Housing was a key point of discussion throughout this year’s Adass spring seminar, with delegates highlighting its importance for maintaining independence and quality of life, as well as managing demand for high-cost services that will inevitably rise as the older population grows.
A report this week by housing association Habinteg has provided a key insight into councils’ current plans in this area and whether Ms Ogley’s concerns were justified.
An analysis of 322 local plans in England found considerable variation in the scale of plans across the country.

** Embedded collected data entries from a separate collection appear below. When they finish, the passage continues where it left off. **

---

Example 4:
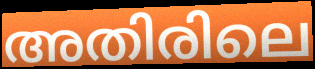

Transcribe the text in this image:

അതിരിലെ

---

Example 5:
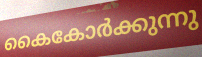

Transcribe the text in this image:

കൈകോർക്കുന്നു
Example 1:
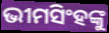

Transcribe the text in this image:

ଭୀମସିଂହଙ୍କୁ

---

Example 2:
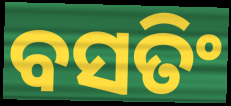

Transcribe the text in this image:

ବସତିଂ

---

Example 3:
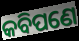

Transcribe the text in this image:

କବିପଣେ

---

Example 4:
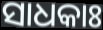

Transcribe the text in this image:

ସାଧକାଃ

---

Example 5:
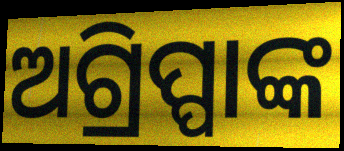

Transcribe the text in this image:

ଅଗ୍ରିପ୍ପାଙ୍କ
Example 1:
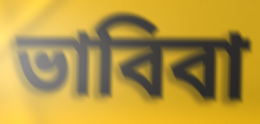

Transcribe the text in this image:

ভাবিবা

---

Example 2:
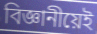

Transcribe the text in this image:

বিজ্ঞানীয়েই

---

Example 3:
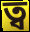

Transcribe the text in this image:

ত্ব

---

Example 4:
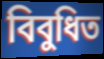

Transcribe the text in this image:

বিবুধিত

In London current plans would see one accesible and adaptable home built for every 24 people, compared to one home for every 270 people in the West Midlands and one for every 195 people in Yorkshire & Humber.
The research also found less than half local plans set specific requirements for a percentage of new homes to be built to accessible or adaptable standards.

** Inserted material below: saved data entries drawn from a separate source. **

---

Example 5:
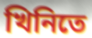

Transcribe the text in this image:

খিনিতে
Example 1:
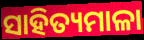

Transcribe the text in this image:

ସାହିତ୍ୟମାଳା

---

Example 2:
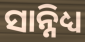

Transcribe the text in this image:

ସାନ୍ନିଧ୍ୟ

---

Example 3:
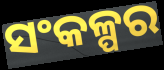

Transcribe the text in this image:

ସଂକଳ୍ପର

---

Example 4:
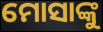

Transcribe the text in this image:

ମୋସାଙ୍କୁ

The housing crisis is usually framed by politicians and the media in the context of younger people being priced out of the market, unable to find stability in an often-treacherous rental market and facing an uncertain future.

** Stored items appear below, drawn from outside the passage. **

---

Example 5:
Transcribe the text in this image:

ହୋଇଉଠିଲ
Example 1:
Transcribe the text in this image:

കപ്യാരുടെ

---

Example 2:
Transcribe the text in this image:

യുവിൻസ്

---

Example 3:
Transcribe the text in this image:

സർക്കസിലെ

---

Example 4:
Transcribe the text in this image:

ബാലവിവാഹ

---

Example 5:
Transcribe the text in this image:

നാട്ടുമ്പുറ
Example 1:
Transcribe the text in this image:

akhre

There is a pressure to build quickly and at scale, with little regard for diversity of needs and future demographics.
But the challenge should be considered far more complex than that. With nearly a third of the UK population projected to be 65 or over by 2036, there must be a significant shift in not just volume and varied tenure, but also homes that can provide the solace, security and comfort that people of all ages and needs require for the best opportunity to live fulfilling lives.
As Habinteg chief executive Sharon Carter points out, the English Housing Survey has found just 7% of current housing includes the most basic accessibility features.
She adds: “If we don’t address this deficit more older and disabled people will be making unwanted and costly moves to residential care, our hospitals will continue to struggle to discharge patients because of unsuitable home environments, and people will need more costly adaptations to support them to live safely.”
The evidence from local plans is disappointing. With no prospect soon of the scale of reform required to simultaneously put social care on a sustainable footing and address the failings of the current system revealed so powerfully by BBC Panorama’s focus on Somerset, a diverse housing strategy that could be pivotal to reducing future demand for high-cost and often inadequate support should be a higher priority.